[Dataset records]
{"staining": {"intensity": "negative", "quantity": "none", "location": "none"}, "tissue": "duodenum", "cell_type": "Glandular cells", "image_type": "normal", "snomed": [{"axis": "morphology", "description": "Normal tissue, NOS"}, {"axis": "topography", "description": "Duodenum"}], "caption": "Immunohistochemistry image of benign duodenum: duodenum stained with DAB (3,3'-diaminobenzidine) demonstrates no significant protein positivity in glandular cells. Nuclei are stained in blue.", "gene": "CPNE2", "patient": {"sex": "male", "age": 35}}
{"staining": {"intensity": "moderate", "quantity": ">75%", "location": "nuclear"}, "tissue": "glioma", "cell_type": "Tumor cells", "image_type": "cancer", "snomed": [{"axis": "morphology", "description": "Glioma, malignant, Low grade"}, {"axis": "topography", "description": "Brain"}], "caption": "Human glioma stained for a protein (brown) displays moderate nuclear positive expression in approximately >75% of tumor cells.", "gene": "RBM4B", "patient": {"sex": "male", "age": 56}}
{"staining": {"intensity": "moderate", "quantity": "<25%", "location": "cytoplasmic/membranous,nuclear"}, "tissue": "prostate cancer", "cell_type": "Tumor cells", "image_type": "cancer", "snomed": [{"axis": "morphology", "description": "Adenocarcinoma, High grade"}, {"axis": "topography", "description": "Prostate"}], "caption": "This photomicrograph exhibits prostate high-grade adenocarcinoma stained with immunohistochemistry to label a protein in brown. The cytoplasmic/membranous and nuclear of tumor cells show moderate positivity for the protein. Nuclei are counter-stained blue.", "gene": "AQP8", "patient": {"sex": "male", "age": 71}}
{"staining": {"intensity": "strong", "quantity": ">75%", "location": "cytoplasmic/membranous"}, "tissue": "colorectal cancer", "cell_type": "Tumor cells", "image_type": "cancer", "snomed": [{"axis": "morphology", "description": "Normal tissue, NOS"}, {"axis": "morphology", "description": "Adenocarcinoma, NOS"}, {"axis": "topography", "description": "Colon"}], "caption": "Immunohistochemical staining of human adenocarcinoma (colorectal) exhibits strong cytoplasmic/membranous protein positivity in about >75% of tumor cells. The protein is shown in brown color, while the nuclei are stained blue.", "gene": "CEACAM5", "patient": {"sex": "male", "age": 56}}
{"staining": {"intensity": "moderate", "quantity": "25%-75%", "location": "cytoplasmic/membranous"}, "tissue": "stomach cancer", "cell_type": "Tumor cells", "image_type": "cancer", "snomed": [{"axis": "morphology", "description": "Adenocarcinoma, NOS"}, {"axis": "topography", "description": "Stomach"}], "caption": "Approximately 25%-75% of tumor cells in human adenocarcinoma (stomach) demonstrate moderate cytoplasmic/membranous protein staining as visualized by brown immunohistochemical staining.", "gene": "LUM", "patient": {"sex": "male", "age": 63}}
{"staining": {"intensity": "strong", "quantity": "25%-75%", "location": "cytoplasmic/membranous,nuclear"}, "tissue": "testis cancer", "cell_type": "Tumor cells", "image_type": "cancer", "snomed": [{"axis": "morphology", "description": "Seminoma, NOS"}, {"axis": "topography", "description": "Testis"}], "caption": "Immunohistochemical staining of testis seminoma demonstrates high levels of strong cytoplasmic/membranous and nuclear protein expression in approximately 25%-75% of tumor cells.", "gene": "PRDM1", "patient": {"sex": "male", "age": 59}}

# [WHAT YOU HAVE TO DO]
Scan the entries above and show each line that contains the word "demonstrates".

# [EXPECTED ANSWER]
{"staining": {"intensity": "negative", "quantity": "none", "location": "none"}, "tissue": "duodenum", "cell_type": "Glandular cells", "image_type": "normal", "snomed": [{"axis": "morphology", "description": "Normal tissue, NOS"}, {"axis": "topography", "description": "Duodenum"}], "caption": "Immunohistochemistry image of benign duodenum: duodenum stained with DAB (3,3'-diaminobenzidine) demonstrates no significant protein positivity in glandular cells. Nuclei are stained in blue.", "gene": "CPNE2", "patient": {"sex": "male", "age": 35}}
{"staining": {"intensity": "strong", "quantity": "25%-75%", "location": "cytoplasmic/membranous,nuclear"}, "tissue": "testis cancer", "cell_type": "Tumor cells", "image_type": "cancer", "snomed": [{"axis": "morphology", "description": "Seminoma, NOS"}, {"axis": "topography", "description": "Testis"}], "caption": "Immunohistochemical staining of testis seminoma demonstrates high levels of strong cytoplasmic/membranous and nuclear protein expression in approximately 25%-75% of tumor cells.", "gene": "PRDM1", "patient": {"sex": "male", "age": 59}}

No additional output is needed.